--- START ---

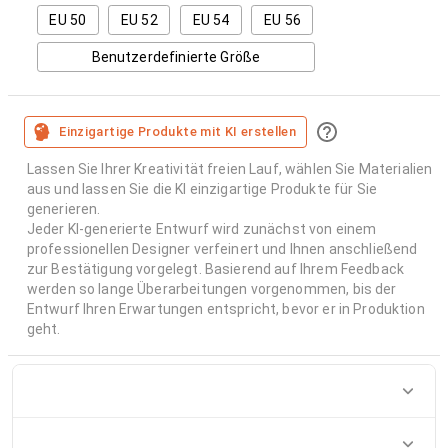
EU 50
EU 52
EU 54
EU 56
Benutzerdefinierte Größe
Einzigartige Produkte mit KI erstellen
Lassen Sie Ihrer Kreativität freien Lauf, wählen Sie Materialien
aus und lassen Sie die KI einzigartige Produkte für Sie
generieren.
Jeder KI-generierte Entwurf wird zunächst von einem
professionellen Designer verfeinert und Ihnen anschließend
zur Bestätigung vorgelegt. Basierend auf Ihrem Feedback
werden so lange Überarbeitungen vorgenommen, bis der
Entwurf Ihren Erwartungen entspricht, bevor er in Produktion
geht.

--- END ---
--- START ---

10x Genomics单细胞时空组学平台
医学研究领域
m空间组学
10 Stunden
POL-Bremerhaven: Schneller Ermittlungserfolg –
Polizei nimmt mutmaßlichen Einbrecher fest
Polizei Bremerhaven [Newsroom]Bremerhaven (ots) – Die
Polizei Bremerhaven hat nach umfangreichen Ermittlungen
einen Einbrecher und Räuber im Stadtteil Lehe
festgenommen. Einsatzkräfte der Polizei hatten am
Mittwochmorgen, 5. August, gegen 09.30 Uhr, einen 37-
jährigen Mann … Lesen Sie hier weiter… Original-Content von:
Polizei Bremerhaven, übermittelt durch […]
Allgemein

--- END ---

→ **Task to carry out**
Take from the material above every line that includes the word "Entwurf".

→ **Reply to the task**
Jeder KI-generierte Entwurf wird zunächst von einem
Entwurf Ihren Erwartungen entspricht, bevor er in Produktion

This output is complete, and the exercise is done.